Overview

Buildhub aims to provide a public database of comprehensive information about Mozilla products releases and builds.

Concretely, it is a JSON API (Kinto) where you can query a collection of records.

Quickstart

Browse the database

Basic JSON API

Buildhub is just a collection of records on a Kinto server.

A set of filters and pagination options can be used to query the collection. See the dedicated section.

Elasticsearch API

An ElasticSearch endpoint is also available for more powerful queries:

More information in the Elasticsearch documentation

Table of contents

API

The BuildHub API is just a Kinto instance with a collection of records, coupled with ElasticSearch. A series of jobs is charge of keeping those records up to date when new releases are published.

Clients

Since it is an HTTP API and the records are public, you can simply use any HTTP client, like curl or HTTPie.

> **Record extracts**
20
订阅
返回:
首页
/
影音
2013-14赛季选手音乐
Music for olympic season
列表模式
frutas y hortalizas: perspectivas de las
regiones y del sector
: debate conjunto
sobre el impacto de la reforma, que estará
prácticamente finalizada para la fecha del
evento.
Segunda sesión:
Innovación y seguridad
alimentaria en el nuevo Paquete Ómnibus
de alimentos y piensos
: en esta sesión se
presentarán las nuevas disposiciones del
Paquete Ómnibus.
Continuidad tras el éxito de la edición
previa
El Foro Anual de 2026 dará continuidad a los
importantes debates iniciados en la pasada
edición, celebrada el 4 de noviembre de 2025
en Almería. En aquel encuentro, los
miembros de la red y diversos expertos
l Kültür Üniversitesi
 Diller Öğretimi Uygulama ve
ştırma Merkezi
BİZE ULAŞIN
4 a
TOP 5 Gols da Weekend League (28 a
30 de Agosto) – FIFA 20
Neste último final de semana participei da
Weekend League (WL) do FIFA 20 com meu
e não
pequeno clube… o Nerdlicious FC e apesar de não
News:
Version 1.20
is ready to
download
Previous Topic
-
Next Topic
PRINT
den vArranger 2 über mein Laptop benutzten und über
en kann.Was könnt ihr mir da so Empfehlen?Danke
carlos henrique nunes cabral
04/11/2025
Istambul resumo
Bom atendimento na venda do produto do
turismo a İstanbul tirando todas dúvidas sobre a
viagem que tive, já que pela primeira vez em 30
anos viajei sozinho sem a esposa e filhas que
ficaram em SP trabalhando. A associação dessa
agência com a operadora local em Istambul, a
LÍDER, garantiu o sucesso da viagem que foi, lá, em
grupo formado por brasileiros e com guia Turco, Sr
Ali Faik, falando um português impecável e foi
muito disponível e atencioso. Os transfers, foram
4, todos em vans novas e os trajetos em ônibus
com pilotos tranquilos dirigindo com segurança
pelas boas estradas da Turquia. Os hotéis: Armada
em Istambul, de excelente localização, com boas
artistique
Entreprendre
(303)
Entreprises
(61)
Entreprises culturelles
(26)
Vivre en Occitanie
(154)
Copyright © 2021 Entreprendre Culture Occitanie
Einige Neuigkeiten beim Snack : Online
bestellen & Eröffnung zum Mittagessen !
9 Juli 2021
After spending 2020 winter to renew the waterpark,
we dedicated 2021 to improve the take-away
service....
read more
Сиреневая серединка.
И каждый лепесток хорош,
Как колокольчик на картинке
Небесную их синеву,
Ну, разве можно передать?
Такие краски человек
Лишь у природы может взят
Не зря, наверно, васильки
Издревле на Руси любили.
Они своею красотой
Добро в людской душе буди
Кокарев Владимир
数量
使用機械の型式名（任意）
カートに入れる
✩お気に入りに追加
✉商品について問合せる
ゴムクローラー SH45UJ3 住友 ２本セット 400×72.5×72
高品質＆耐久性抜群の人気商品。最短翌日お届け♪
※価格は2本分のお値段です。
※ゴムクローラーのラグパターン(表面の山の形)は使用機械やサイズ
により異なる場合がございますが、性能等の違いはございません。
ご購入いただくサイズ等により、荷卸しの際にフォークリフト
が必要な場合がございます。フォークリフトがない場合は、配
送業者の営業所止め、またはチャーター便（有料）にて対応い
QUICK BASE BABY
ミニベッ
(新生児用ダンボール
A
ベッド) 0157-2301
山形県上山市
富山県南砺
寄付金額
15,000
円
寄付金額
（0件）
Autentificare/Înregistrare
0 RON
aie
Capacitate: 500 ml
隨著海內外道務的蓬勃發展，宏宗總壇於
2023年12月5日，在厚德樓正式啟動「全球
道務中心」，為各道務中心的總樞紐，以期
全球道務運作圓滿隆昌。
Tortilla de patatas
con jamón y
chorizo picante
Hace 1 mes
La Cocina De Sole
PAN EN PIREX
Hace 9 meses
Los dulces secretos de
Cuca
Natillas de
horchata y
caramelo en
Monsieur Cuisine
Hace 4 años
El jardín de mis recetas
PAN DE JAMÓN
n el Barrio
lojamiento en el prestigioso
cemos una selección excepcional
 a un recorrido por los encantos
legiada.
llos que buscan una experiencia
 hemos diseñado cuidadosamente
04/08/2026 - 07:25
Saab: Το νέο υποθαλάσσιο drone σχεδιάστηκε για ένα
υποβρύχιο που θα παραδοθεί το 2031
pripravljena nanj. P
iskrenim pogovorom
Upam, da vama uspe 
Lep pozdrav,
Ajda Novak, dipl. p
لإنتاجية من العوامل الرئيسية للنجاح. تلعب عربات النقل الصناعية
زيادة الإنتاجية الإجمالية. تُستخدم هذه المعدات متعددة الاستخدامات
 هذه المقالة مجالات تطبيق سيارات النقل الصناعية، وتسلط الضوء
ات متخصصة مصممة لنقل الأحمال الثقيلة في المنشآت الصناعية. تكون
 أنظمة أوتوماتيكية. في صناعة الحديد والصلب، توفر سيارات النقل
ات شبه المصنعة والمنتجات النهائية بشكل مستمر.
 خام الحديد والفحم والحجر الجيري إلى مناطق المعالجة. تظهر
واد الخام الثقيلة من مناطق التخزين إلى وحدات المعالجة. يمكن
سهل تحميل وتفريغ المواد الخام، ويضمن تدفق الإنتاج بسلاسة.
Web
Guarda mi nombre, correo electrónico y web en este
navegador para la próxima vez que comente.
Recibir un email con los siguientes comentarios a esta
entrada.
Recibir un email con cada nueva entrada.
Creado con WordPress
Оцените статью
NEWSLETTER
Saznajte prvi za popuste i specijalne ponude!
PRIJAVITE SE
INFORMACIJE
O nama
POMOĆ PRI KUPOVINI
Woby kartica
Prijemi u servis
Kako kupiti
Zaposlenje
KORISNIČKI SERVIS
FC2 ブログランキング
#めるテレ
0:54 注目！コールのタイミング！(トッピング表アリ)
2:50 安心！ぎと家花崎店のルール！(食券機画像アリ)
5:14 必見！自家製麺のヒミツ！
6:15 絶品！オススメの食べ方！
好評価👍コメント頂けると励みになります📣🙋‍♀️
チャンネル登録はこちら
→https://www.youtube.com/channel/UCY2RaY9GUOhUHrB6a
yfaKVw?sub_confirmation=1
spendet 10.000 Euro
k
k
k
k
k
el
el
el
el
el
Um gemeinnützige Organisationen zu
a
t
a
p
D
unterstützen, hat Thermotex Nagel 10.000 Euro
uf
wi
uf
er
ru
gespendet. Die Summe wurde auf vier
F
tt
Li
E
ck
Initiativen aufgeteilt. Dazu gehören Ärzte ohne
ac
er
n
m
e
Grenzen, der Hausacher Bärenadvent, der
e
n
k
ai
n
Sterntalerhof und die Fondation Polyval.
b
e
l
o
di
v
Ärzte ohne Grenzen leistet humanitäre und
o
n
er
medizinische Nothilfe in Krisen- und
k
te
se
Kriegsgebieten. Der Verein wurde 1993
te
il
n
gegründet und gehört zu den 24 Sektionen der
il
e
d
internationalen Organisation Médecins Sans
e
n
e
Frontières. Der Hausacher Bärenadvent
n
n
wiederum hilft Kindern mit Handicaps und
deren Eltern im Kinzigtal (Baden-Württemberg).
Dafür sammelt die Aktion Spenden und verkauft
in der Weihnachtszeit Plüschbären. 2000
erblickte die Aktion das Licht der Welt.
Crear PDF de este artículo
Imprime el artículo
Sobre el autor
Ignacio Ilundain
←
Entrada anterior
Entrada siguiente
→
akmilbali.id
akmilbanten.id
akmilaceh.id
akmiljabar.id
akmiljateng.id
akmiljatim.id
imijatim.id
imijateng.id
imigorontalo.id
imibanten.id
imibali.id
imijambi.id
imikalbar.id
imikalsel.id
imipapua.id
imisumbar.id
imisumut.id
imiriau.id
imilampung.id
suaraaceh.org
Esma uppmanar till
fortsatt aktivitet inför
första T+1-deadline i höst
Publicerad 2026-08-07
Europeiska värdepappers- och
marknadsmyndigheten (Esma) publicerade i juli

> **Problems to solve**
a - Name every software tool or server the Buildhub overview mentions, other than Buildhub itself.
b - Write the next part of the Buildhub overview, picking up after its final sentence.

> **Answers in order**
a - Kinto, Elasticsearch, curl, HTTPie

b -
But for more convenience, especially regarding pagination and error handling, some dedicated libraries are also available:

Data

A single record has the following fields (see below for more details):

{
    "id": "firefox_beta_50-0b11_macosx_el",
    "schema": 1497453926485,
    "last_modified": 1498140377629,
    "target": {
        "platform": "macosx",
        "os": "mac",
        "version": "50.0b11",
        "channel": "beta",
        "locale": "el"
    },
    "build": {
        "id": "20161027110534",
        "date": "2016-10-27T11:05:34Z",
        "number": 2,
        "as": "$(CC)",
        "ld": "ldd",
        "cc": "/usr/bin/ccache /home/worker/workspace/build/src/gcc/bin/gcc -std=gnu99",
        "cxx": "/usr/bin/ccache /home/worker/workspace/build/src/gcc/bin/g++ -std=gnu++11",
        "host": "x86_64-pc-linux-gnu",
        "target": "x86_64-pc-linux-gnu",
    },
    "source": {
        "tree": "releases/mozilla-beta",
        "product": "firefox",
        "revision": "829a3f99f2606759305e3db204185242566a4ca6",
        "repository": "https://hg.mozilla.org/releases/mozilla-beta"
    },
    "download": {
        "mimetype": "application/x-apple-diskimage",
        "date": "2016-10-28T00:56:42Z",
        "size": 86180614,
        "url": "https://archive.mozilla.org/pub/firefox/releases/50.0b11/mac/el/Firefox 50.0b11.dmg"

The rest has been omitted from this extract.